We performed a comprehensive search of large databases and abstract books of conference proceedings up to March 15th 2016 for randomized controlled trials, testing the infusion of human albumin against alternatives (vs no treatment, vs plasma expanders; vs vasoconstrictors) in HCC-free patients suffering from cirrhosis. We analyzed these trials with regard to mortality, changes in plasma renin activity (PRA), hyponatremia, renal impairment, recurrence of ascites with consequential re-admission into hospital and additional complications. We employed trial sequential analysis in order to calculate the number of patients required in controlled trials to be able to determine a statistically significant advantage of the administration of one agent over another with regard to mortality.

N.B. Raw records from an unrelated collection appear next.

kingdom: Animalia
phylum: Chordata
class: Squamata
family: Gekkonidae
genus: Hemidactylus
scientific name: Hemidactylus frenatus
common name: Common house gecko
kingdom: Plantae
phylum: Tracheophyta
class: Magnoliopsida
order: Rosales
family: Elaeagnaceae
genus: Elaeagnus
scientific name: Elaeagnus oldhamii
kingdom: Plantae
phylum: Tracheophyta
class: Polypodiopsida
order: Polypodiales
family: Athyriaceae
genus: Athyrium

We were able to include 21 trials totaling 1277 patients. While the administration of albumin prevents a rise in PRA as well as hyponatremia, no improvement in strong clinical endpoints such as mortality could be demonstrated. Trial sequential analysis showed that at least 1550 additional patients need to be recruited into RCTs and analyzed with regard to this question in order to detect or disprove a 25% mortality effect.
There is insufficient evidence that the infusion of albumin after LVP significantly lowers mortality in HCC-free patients with advanced liver disease.
当前临床实践指南推荐在大量放腹水后输注人血白蛋白。在审视该推荐背后的现有证据后,我们决定进行一项系统评价和荟萃分析,以探讨在大量放腹水背景下人血白蛋白对死亡率和发病率的影响。
我们全面检索了截至2016年3月15日的大型数据库和会议论文摘要集,以查找随机对照试验,这些试验在无肝细胞癌的肝硬化患者中测试了输注人血白蛋白与其他替代方法(与不治疗相比、与血浆扩容剂相比、与血管收缩剂相比)的效果。我们分析了这些试验的死亡率、血浆肾素活性(PRA)变化、低钠血症、肾功能损害、腹水复发导致再次入院以及其他并发症情况。我们采用试验序贯分析来计算对照试验所需的患者数量,以便能够确定在死亡率方面一种药物的给药相对于另一种药物具有统计学显著优势。
我们纳入了21项试验,共1277例患者。虽然输注白蛋白可防止PRA升高以及低钠血症,但在诸如死亡率等重要临床终点方面未显示出改善。试验序贯分析表明,至少还需要招募1550例患者进入随机对照试验并针对此问题进行分析,以便检测或反驳25%的死亡率效应。
没有足够证据表明在大量放腹水后输注白蛋白能显著降低无肝细胞癌的晚期肝病患者的死亡率。